Overview

Writing a Nemo-Python extension is a fairly straight-forward process. One simply imports the Nemo module from the gobject introspection repository and creates a class which is derived from a gobject.GObject and one of the Nemo module's classes. When an extension derives a class, it becomes a "provider", telling Nemo to ask it for information. There are several types of providers available for extensions to use: there is MenuProvider, LocationWidgetProvider, ColumnProvider, PropertyPageProvider, and InfoProvider, all of which will be explained in more detail below. Your class can be derived from multiple providers.

Here are the basic steps:

1. A script is written and installed to the standard nemo-python extension install path

2. Nemo is (re)started and loads the nemo-python C extension, which in turn loads all python extensions it can find

3. Any python script in the standard nemo-python extension install path that imports the Nemo module from the gobject introspection repository and derives the main class from a Nemo module class will be loaded

A note about the standard python extensions install path

As of nemo-python 0.7.0 (and continued in 1.0+), nemo-python looks in ~/.local/share/nemo-python/extensions for local extensions and $PREFIX/share/nemo-python/extensions for global extensions.

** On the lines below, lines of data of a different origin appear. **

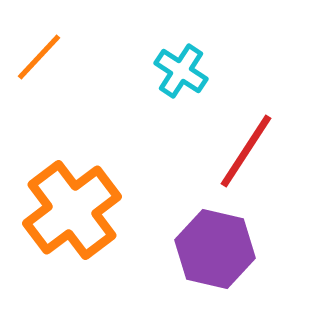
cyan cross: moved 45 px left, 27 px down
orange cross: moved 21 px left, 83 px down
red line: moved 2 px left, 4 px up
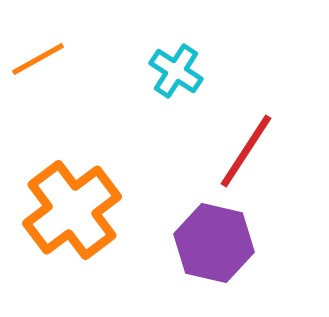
orange line: moved 1 px left, 2 px down; rotated 18 degrees clockwise
cyan cross: moved 5 px left
purple hexagon: moved 1 px left, 6 px up
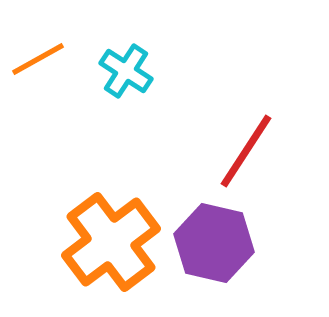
cyan cross: moved 50 px left
orange cross: moved 39 px right, 32 px down
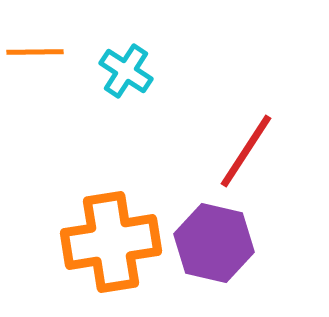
orange line: moved 3 px left, 7 px up; rotated 28 degrees clockwise
orange cross: rotated 28 degrees clockwise
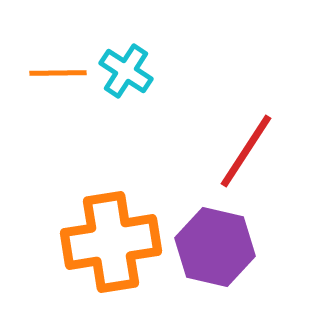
orange line: moved 23 px right, 21 px down
purple hexagon: moved 1 px right, 4 px down
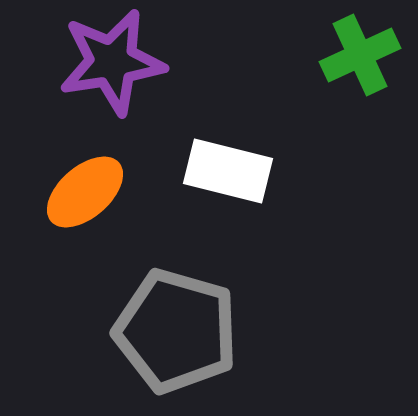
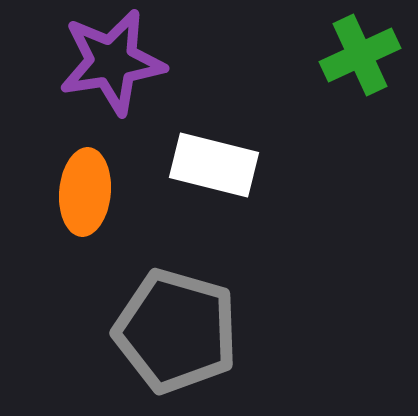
white rectangle: moved 14 px left, 6 px up
orange ellipse: rotated 44 degrees counterclockwise
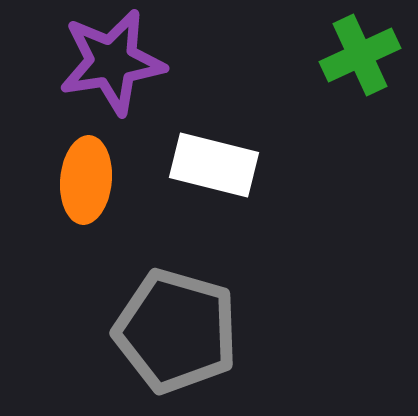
orange ellipse: moved 1 px right, 12 px up
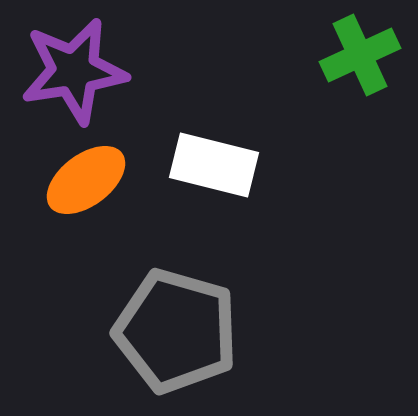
purple star: moved 38 px left, 9 px down
orange ellipse: rotated 48 degrees clockwise
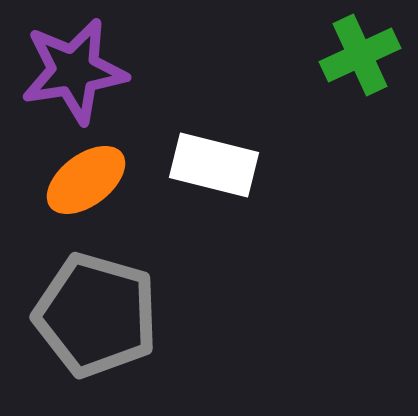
gray pentagon: moved 80 px left, 16 px up
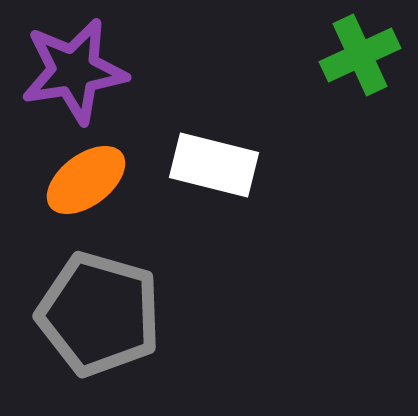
gray pentagon: moved 3 px right, 1 px up
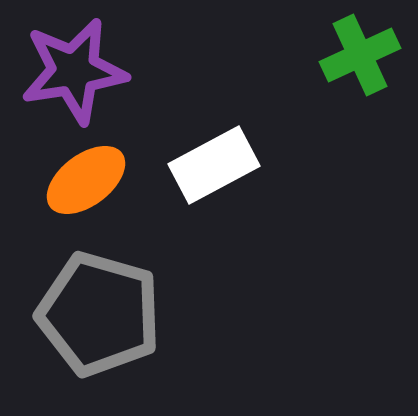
white rectangle: rotated 42 degrees counterclockwise
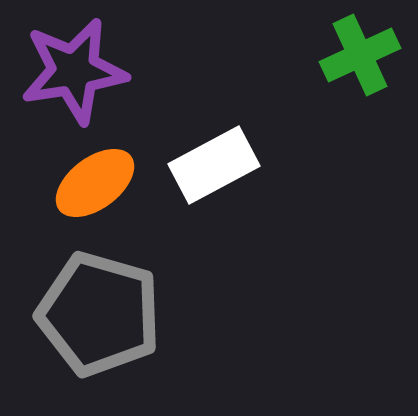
orange ellipse: moved 9 px right, 3 px down
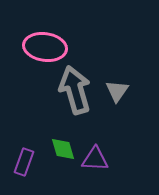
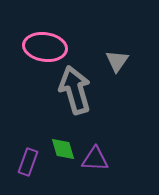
gray triangle: moved 30 px up
purple rectangle: moved 4 px right
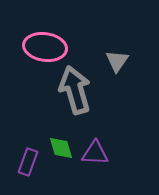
green diamond: moved 2 px left, 1 px up
purple triangle: moved 6 px up
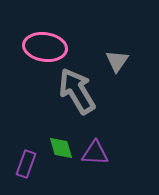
gray arrow: moved 2 px right, 1 px down; rotated 15 degrees counterclockwise
purple rectangle: moved 2 px left, 2 px down
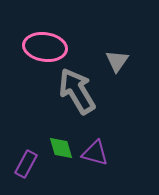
purple triangle: rotated 12 degrees clockwise
purple rectangle: rotated 8 degrees clockwise
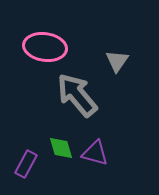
gray arrow: moved 4 px down; rotated 9 degrees counterclockwise
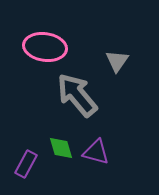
purple triangle: moved 1 px right, 1 px up
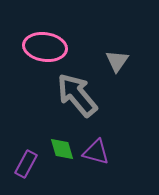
green diamond: moved 1 px right, 1 px down
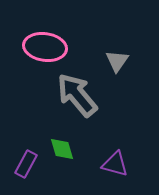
purple triangle: moved 19 px right, 12 px down
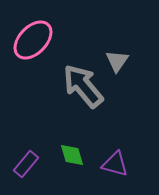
pink ellipse: moved 12 px left, 7 px up; rotated 54 degrees counterclockwise
gray arrow: moved 6 px right, 9 px up
green diamond: moved 10 px right, 6 px down
purple rectangle: rotated 12 degrees clockwise
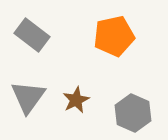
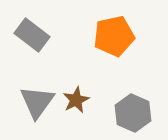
gray triangle: moved 9 px right, 5 px down
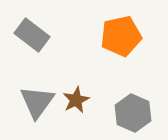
orange pentagon: moved 7 px right
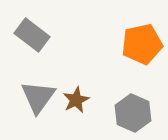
orange pentagon: moved 21 px right, 8 px down
gray triangle: moved 1 px right, 5 px up
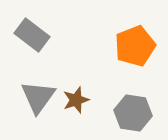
orange pentagon: moved 7 px left, 2 px down; rotated 9 degrees counterclockwise
brown star: rotated 8 degrees clockwise
gray hexagon: rotated 15 degrees counterclockwise
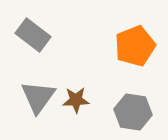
gray rectangle: moved 1 px right
brown star: rotated 16 degrees clockwise
gray hexagon: moved 1 px up
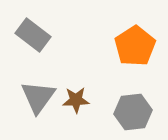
orange pentagon: rotated 12 degrees counterclockwise
gray hexagon: rotated 15 degrees counterclockwise
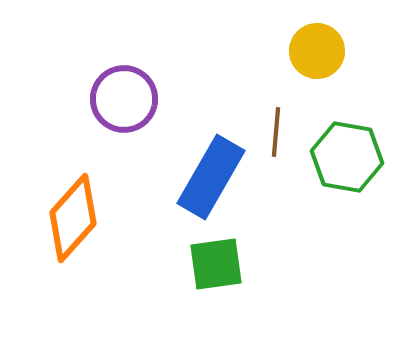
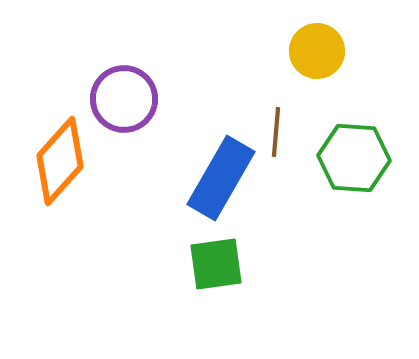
green hexagon: moved 7 px right, 1 px down; rotated 6 degrees counterclockwise
blue rectangle: moved 10 px right, 1 px down
orange diamond: moved 13 px left, 57 px up
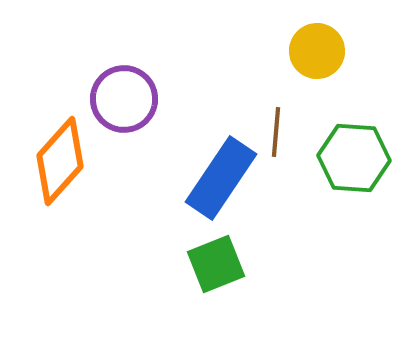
blue rectangle: rotated 4 degrees clockwise
green square: rotated 14 degrees counterclockwise
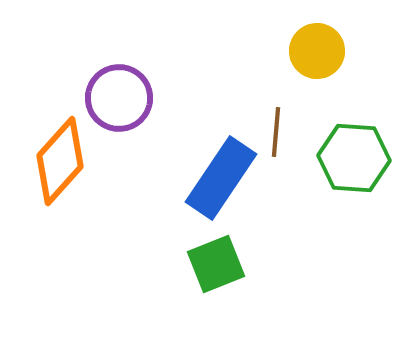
purple circle: moved 5 px left, 1 px up
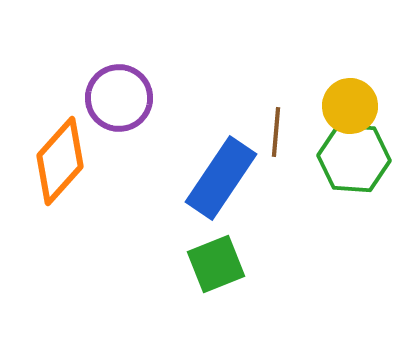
yellow circle: moved 33 px right, 55 px down
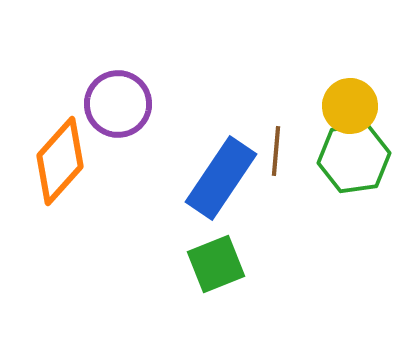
purple circle: moved 1 px left, 6 px down
brown line: moved 19 px down
green hexagon: rotated 12 degrees counterclockwise
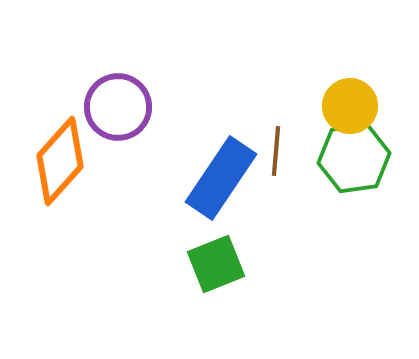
purple circle: moved 3 px down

A note about compatibility issues for nemo-python 1.0

1. We no longer support the "import nemo" command that previous versions used. This is because nemo-python now directly uses Nemo's annotations, which must be imported by the "from gi.repository import Nemo" command.

2. The extension class must now derive itself from a gobject.GObject in addition to the standard Nemo classes.

3. For now, some Nemo class constructors require passing named arguments instead of a standard argument list. This requirement may go away at some point.